If you shrivel at the sight of competition, maybe bookselling isn't for you.

A first post by a new writer here at The Bookshop Blog. Scott Davis runs an Amazon Store as well as an eBay Store. Check out his sites..


What Doesn’t Kill You Only Makes You Stronger

As an online bookseller on Amazon, I’d grown used to perusing the local thrift shops at my leisure; my area was not exactly a hotbed of booksellers. Of course, there were many Ebay sellers who sometimes grabbed obviously expensive books, but until recently, my smartphone and I had our way with the locally available “inventory.”

Until late last year …

A competitor showed up, complete with fancy phone and a scouting service. And she was buying “my” books. I was flabbergasted, and, after some thought, more than a little worried. After all, I was a small seller, comparably, and got a good portion of my inventory from the local thrift shops. To share the wealth, so to speak, would greatly reduce my wealth.

I was not a happy scouter … until I remembered an incident when I first started selling online.

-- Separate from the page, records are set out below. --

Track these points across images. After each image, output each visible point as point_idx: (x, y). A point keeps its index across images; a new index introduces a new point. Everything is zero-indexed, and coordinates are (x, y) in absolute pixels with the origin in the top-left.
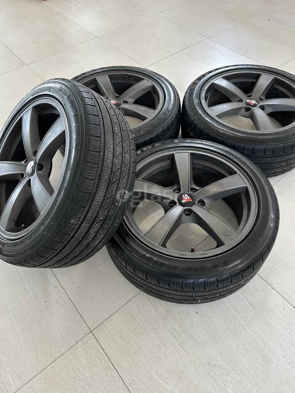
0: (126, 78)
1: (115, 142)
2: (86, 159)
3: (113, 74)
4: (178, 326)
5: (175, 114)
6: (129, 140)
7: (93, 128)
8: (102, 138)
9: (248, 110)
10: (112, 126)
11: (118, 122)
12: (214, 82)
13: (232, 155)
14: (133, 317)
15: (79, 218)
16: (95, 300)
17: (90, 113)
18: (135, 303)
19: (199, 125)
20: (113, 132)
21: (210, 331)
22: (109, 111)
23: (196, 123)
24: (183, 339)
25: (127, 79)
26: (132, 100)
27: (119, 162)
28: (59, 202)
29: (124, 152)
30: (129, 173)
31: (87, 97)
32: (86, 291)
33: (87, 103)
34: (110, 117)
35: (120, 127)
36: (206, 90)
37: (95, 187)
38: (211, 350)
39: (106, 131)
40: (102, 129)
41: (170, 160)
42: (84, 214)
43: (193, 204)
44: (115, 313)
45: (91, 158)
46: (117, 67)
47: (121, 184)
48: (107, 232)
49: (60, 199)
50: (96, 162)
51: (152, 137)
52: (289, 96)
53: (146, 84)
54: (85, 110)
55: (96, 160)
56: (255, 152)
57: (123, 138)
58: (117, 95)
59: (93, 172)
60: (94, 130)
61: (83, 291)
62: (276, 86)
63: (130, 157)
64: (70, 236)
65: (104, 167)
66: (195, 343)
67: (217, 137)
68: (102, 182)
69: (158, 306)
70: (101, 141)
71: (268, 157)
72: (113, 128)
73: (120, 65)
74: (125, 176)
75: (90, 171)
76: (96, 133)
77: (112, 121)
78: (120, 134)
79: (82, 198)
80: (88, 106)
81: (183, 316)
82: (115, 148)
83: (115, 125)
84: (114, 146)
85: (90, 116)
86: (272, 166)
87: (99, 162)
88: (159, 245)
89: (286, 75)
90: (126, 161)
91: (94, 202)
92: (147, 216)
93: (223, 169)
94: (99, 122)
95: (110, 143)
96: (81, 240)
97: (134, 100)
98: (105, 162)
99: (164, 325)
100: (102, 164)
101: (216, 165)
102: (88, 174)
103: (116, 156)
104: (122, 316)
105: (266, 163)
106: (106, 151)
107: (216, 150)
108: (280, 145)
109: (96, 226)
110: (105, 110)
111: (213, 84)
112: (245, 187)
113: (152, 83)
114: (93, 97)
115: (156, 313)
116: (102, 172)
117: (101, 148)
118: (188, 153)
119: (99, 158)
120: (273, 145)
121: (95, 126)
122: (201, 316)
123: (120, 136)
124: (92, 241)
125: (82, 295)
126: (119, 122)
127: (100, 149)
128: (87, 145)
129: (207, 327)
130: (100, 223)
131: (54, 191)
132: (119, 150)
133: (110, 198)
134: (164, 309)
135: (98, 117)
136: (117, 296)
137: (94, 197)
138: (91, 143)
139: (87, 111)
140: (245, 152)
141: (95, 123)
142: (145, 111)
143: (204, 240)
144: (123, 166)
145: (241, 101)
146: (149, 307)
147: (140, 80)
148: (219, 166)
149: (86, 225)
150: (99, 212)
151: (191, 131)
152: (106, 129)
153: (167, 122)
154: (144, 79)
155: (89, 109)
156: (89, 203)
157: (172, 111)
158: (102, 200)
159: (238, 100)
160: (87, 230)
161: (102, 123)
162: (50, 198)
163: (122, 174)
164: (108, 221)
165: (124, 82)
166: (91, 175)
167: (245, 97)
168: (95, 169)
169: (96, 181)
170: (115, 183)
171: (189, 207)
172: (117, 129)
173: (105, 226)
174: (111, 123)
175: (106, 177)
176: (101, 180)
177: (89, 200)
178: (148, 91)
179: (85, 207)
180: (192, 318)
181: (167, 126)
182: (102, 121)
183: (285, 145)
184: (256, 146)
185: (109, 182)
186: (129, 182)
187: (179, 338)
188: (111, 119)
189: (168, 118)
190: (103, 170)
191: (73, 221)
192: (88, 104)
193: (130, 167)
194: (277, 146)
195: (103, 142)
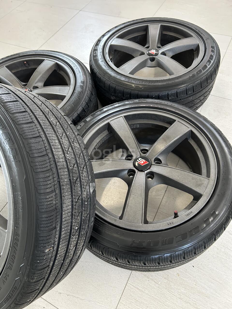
0: (25, 64)
1: (58, 134)
2: (35, 170)
3: (10, 65)
4: (184, 289)
5: (91, 84)
6: (70, 126)
7: (27, 129)
8: (43, 136)
9: (153, 60)
10: (46, 117)
11: (49, 111)
12: (112, 44)
13: (163, 105)
14: (137, 301)
15: (54, 243)
16: (92, 302)
17: (15, 111)
18: (132, 285)
19: (118, 87)
20: (51, 124)
21: (214, 279)
22: (35, 102)
23: (114, 86)
24: (194, 300)
25: (27, 65)
26: (41, 84)
27: (71, 156)
28: (20, 235)
29: (71, 142)
30: (86, 163)
31: (3, 93)
32: (78, 296)
33: (6, 101)
34: (39, 108)
35: (54, 115)
36: (108, 53)
37: (59, 198)
38: (224, 297)
39: (43, 126)
40: (38, 126)
41: (107, 130)
42: (57, 236)
43: (150, 165)
44: (118, 305)
45: (40, 167)
46: (11, 56)
47: (83, 179)
48: (86, 237)
49: (20, 231)
50: (49, 168)
51: (78, 113)
52: (179, 38)
53: (48, 64)
54: (7, 110)
55: (47, 167)
56: (178, 96)
57: (63, 127)
58: (24, 84)
59: (49, 182)
60: (29, 131)
61: (75, 298)
62: (165, 33)
63: (79, 145)
64: (50, 267)
65: (59, 170)
66: (206, 298)
67: (139, 93)
68: (64, 189)
69: (156, 277)
70: (43, 141)
71: (190, 96)
72: (48, 119)
73: (14, 54)
74: (83, 168)
75: (45, 183)
76: (34, 133)
77: (43, 111)
78: (58, 123)
79: (49, 218)
80: (8, 103)
81: (182, 276)
82: (61, 142)
83: (49, 115)
84: (59, 140)
85: (17, 115)
86: (194, 103)
87: (52, 166)
88: (142, 223)
89: (169, 21)
90: (78, 151)
91: (64, 216)
92: (103, 191)
93: (159, 121)
94: (31, 119)
95: (54, 138)
96: (63, 263)
97: (43, 84)
98: (58, 164)
99: (171, 295)
100: (55, 167)
101: (151, 119)
102: (45, 187)
103: (66, 151)
104: (126, 305)
105: (189, 102)
106: (53, 150)
107: (147, 106)
108: (198, 82)
109: (74, 239)
110: (30, 102)
111: (111, 46)
112: (190, 130)
113: (54, 62)
114: (9, 91)
115: (157, 285)
116: (60, 177)
117: (47, 148)
118: (122, 117)
119: (50, 162)
120: (192, 84)
121: (29, 125)
122: (198, 267)
123: (60, 126)
124: (73, 255)
125: (76, 303)
126: (51, 111)
127: (46, 150)
128: (30, 153)
129: (209, 276)
130: (77, 233)
131: (6, 221)
132: (65, 142)
133: (78, 202)
134: (162, 277)
135: (27, 113)
136: (111, 286)
137: (62, 210)
138: (33, 148)
139: (11, 110)
140: (170, 98)
141: (27, 121)
142: (59, 90)
143: (165, 193)
144: (77, 159)
145: (143, 54)
146: (148, 282)
147: (40, 62)
148: (155, 120)
149: (64, 245)
150: (72, 223)
151: (111, 95)
152: (42, 124)
153: (86, 94)
154: (44, 60)
155: (12, 107)
156: (59, 220)
157: (87, 82)
158: (71, 209)
159: (139, 54)
160: (65, 249)
161: (34, 119)
162: (5, 232)
163: (80, 168)
164: (83, 226)
165: (25, 68)
166: (49, 186)
167: (144, 49)
168: (51, 178)
169: (58, 191)
170: (77, 182)
171: (149, 170)
172: (52, 119)
173: (83, 233)
174: (43, 115)
175: (65, 180)
176: (62, 187)
177: (58, 217)
178: (54, 70)
179: (55, 228)
180: (191, 274)
181: (88, 98)
182: (33, 117)
183: (201, 80)
184: (178, 90)
185: (71, 184)
186: (89, 173)
187: (190, 300)
188: (41, 110)
189: (86, 90)
190: (60, 174)
191: (48, 250)
192: (8, 101)
193: (83, 155)
194: (195, 84)
195: (46, 141)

I was in a thrift store, looking at the books, saw a set of six Left Behind books, and grabbed them. A gentleman who also was looking at the books asked me if I was a reader or a dealer. Feigning innocence, I said reader, and asked him what he meant by “dealer.” He went on to explain to me about book selling, Amazon, etc., information that I already knew. I innocently asked him how much he made selling books. While I don’t remember the exact amount he told me, I remember being astounded, and, to be honest, somewhat skeptical. But, I decided at that point, that if good money was to be made selling books, I was going to get a piece of the proverbial pie. After several months of heavy book scouting at that location and others, I realized that I had never seen that gentleman again.

Did my entry into the marketplace force him out of the online book business? I don’t know. However, with the situation now somewhat reversed, I could either meekly accept the increased competition, and lower income, or I could use this perceived adversity to kick my business up a notch.

I chose the latter, and haven’t looked back.

Next time, we’ll talk about scoping out your competition.

3 thoughts on “If you shrivel at the sight of competition, maybe bookselling isn't for you.”

  1. I like having competitors. There’s four used book stores, including my own, in a two block area here. By and large our inventories don’t overlap. There’s no chains. If you want new books you either drive out to the strip area or get the best sellers at the local drugstore.

    Each time one opened, there were dire predictions that one of them would fold as each new one was added. (mine is the oldest) Nope. Sales have steadily increased. The only one that left was a place that sold nothing but mysteries and they actually just moved to an address in a different, more affluent town. (they left when there were two others in town)

    We could probably still take a few more bookstores in the area, no problem. Right up the road is a town with 220 antique stores! I kid you not. It’s a mecca for antique buffs. Stuff a few more bookstores here in town and we could do same for books. Already have a few people that come up from New York city for the day to do the tour. (that they’re all in so small an area helps enormously)

  2. My own reading, my own experience and from studying the book business for the last 20 years from every angle I have been able to stumble upon – I have learned the best booksellers are not competition – they only complement and expand the book business in the long run and provide a real service to their communities.

    The ratholes which used to call themselves bookstores are mostly gone now and we all owe a debt of gratitude to the rising costs of rents for their demise – but the stench they left in their wake still haunts some of us.

    Our real competition is anything which distracts our customers and our potential customers from attending to themselves and what is actually happening in their own personal affairs – sports, sensationalistic journalism, news dealing with so-called celebrities, nonsense spouted by politicians and the inane repetition of the “news”.

    In other words – anything that “distracts and stupifies” people is our competition.

    Everyone who is working hard at building up the book business in and for your community is your ally – but those seeking “quick bucks” by shipping your community’s books hither and yon are doing the community a disservice, whether they realize it or not.

    Anytime worthwhile knowledge leaves an area, with little likelihood of it ever returning, a community is diminished.

    Start building or supporting the best brick and mortar stores in your community now and encourage them to work even harder at being a keystone to the community and providing all the service they are capable of – you and they owe it to your community.

  3. Two good responses – but what both Nora and George missed was that Scott appears to be an ‘online-only’ bookseller. I have heard it said that B&M booksellers don’t have competitors – only colleages. Online-only sellers don’t have colleagues, only competitors.